§ DATA EXTRACTS:
##############################

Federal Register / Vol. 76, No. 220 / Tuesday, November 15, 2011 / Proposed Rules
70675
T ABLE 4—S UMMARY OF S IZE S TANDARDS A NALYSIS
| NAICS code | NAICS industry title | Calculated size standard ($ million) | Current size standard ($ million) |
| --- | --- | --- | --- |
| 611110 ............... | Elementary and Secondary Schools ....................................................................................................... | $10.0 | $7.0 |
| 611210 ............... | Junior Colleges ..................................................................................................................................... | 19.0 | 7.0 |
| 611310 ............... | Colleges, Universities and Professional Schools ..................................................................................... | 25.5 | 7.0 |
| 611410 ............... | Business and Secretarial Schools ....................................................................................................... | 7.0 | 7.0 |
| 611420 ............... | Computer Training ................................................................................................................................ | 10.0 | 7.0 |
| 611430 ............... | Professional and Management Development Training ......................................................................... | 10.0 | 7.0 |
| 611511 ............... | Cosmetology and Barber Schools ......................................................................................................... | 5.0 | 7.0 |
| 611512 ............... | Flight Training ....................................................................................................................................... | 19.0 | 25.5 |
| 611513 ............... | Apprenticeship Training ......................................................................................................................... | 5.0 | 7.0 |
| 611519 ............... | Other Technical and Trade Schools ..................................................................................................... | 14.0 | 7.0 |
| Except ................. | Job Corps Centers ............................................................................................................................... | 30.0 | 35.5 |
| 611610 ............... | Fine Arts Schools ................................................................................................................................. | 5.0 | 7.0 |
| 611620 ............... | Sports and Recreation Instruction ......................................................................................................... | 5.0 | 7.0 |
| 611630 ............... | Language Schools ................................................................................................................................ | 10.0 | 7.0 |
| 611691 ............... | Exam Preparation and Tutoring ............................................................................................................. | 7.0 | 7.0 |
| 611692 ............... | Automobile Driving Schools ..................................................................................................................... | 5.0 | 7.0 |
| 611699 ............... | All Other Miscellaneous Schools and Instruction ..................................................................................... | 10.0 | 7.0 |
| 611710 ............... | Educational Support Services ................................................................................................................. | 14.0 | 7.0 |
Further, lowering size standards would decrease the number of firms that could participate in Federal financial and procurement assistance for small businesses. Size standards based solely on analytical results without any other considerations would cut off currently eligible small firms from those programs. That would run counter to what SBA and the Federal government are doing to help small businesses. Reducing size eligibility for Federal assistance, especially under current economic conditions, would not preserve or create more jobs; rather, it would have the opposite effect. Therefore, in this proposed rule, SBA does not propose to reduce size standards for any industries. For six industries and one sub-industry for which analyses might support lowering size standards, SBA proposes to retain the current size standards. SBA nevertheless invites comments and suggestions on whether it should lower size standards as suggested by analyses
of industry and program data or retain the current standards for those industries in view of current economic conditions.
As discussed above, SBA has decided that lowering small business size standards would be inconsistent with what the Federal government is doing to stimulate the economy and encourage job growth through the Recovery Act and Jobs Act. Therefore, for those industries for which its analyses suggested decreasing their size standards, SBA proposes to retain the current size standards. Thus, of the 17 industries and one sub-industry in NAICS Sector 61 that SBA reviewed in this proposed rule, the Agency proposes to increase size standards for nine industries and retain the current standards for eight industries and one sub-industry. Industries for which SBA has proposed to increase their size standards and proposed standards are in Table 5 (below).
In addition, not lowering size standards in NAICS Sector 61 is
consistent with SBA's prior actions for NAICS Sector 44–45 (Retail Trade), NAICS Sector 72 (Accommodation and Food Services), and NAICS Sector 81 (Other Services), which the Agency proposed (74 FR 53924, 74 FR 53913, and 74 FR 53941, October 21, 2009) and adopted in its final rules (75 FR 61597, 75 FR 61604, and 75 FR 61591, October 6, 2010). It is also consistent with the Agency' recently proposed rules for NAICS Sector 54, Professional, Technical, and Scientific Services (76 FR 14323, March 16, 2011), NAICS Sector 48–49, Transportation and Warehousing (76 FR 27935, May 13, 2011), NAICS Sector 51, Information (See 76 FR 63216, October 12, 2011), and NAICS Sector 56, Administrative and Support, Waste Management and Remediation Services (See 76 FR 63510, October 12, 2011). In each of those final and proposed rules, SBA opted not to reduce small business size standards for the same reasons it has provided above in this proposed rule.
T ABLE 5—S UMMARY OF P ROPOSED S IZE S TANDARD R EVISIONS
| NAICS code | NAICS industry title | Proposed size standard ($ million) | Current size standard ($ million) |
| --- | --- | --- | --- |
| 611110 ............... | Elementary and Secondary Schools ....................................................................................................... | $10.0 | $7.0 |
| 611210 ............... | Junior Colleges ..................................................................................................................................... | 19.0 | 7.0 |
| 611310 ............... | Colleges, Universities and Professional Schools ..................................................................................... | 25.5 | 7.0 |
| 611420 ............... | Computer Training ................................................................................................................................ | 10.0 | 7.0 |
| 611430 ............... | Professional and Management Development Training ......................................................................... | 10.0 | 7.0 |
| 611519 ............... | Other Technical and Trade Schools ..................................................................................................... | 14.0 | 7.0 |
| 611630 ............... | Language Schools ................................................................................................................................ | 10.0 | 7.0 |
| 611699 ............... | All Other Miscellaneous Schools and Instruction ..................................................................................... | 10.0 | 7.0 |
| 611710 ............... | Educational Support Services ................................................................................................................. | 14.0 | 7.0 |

##############################

§ TASK INSTRUCTIONS: The material shown above must be written out again in full, exactly as it reads.

§ ANSWER SPACE:
Federal Register / Vol. 76, No. 220 / Tuesday, November 15, 2011 / Proposed Rules
70675
T ABLE 4—S UMMARY OF S IZE S TANDARDS A NALYSIS
| NAICS code | NAICS industry title | Calculated size standard ($ million) | Current size standard ($ million) |
| --- | --- | --- | --- |
| 611110 ............... | Elementary and Secondary Schools ....................................................................................................... | $10.0 | $7.0 |
| 611210 ............... | Junior Colleges ..................................................................................................................................... | 19.0 | 7.0 |
| 611310 ............... | Colleges, Universities and Professional Schools ..................................................................................... | 25.5 | 7.0 |
| 611410 ............... | Business and Secretarial Schools ....................................................................................................... | 7.0 | 7.0 |
| 611420 ............... | Computer Training ................................................................................................................................ | 10.0 | 7.0 |
| 611430 ............... | Professional and Management Development Training ......................................................................... | 10.0 | 7.0 |
| 611511 ............... | Cosmetology and Barber Schools ......................................................................................................... | 5.0 | 7.0 |
| 611512 ............... | Flight Training ....................................................................................................................................... | 19.0 | 25.5 |
| 611513 ............... | Apprenticeship Training ......................................................................................................................... | 5.0 | 7.0 |
| 611519 ............... | Other Technical and Trade Schools ..................................................................................................... | 14.0 | 7.0 |
| Except ................. | Job Corps Centers ............................................................................................................................... | 30.0 | 35.5 |
| 611610 ............... | Fine Arts Schools ................................................................................................................................. | 5.0 | 7.0 |
| 611620 ............... | Sports and Recreation Instruction ......................................................................................................... | 5.0 | 7.0 |
| 611630 ............... | Language Schools ................................................................................................................................ | 10.0 | 7.0 |
| 611691 ............... | Exam Preparation and Tutoring ............................................................................................................. | 7.0 | 7.0 |
| 611692 ............... | Automobile Driving Schools ..................................................................................................................... | 5.0 | 7.0 |
| 611699 ............... | All Other Miscellaneous Schools and Instruction ..................................................................................... | 10.0 | 7.0 |
| 611710 ............... | Educational Support Services ................................................................................................................. | 14.0 | 7.0 |
Further, lowering size standards would decrease the number of firms that could participate in Federal financial and procurement assistance for small businesses. Size standards based solely on analytical results without any other considerations would cut off currently eligible small firms from those programs. That would run counter to what SBA and the Federal government are doing to help small businesses. Reducing size eligibility for Federal assistance, especially under current economic conditions, would not preserve or create more jobs; rather, it would have the opposite effect. Therefore, in this proposed rule, SBA does not propose to reduce size standards for any industries. For six industries and one sub-industry for which analyses might support lowering size standards, SBA proposes to retain the current size standards. SBA nevertheless invites comments and suggestions on whether it should lower size standards as suggested by analyses
of industry and program data or retain the current standards for those industries in view of current economic conditions.
As discussed above, SBA has decided that lowering small business size standards would be inconsistent with what the Federal government is doing to stimulate the economy and encourage job growth through the Recovery Act and Jobs Act. Therefore, for those industries for which its analyses suggested decreasing their size standards, SBA proposes to retain the current size standards. Thus, of the 17 industries and one sub-industry in NAICS Sector 61 that SBA reviewed in this proposed rule, the Agency proposes to increase size standards for nine industries and retain the current standards for eight industries and one sub-industry. Industries for which SBA has proposed to increase their size standards and proposed standards are in Table 5 (below).
In addition, not lowering size standards in NAICS Sector 61 is
consistent with SBA's prior actions for NAICS Sector 44–45 (Retail Trade), NAICS Sector 72 (Accommodation and Food Services), and NAICS Sector 81 (Other Services), which the Agency proposed (74 FR 53924, 74 FR 53913, and 74 FR 53941, October 21, 2009) and adopted in its final rules (75 FR 61597, 75 FR 61604, and 75 FR 61591, October 6, 2010). It is also consistent with the Agency' recently proposed rules for NAICS Sector 54, Professional, Technical, and Scientific Services (76 FR 14323, March 16, 2011), NAICS Sector 48–49, Transportation and Warehousing (76 FR 27935, May 13, 2011), NAICS Sector 51, Information (See 76 FR 63216, October 12, 2011), and NAICS Sector 56, Administrative and Support, Waste Management and Remediation Services (See 76 FR 63510, October 12, 2011). In each of those final and proposed rules, SBA opted not to reduce small business size standards for the same reasons it has provided above in this proposed rule.
T ABLE 5—S UMMARY OF P ROPOSED S IZE S TANDARD R EVISIONS
| NAICS code | NAICS industry title | Proposed size standard ($ million) | Current size standard ($ million) |
| --- | --- | --- | --- |
| 611110 ............... | Elementary and Secondary Schools ....................................................................................................... | $10.0 | $7.0 |
| 611210 ............... | Junior Colleges ..................................................................................................................................... | 19.0 | 7.0 |
| 611310 ............... | Colleges, Universities and Professional Schools ..................................................................................... | 25.5 | 7.0 |
| 611420 ............... | Computer Training ................................................................................................................................ | 10.0 | 7.0 |
| 611430 ............... | Professional and Management Development Training ......................................................................... | 10.0 | 7.0 |
| 611519 ............... | Other Technical and Trade Schools ..................................................................................................... | 14.0 | 7.0 |
| 611630 ............... | Language Schools ................................................................................................................................ | 10.0 | 7.0 |
| 611699 ............... | All Other Miscellaneous Schools and Instruction ..................................................................................... | 10.0 | 7.0 |
| 611710 ............... | Educational Support Services ................................................................................................................. | 14.0 | 7.0 |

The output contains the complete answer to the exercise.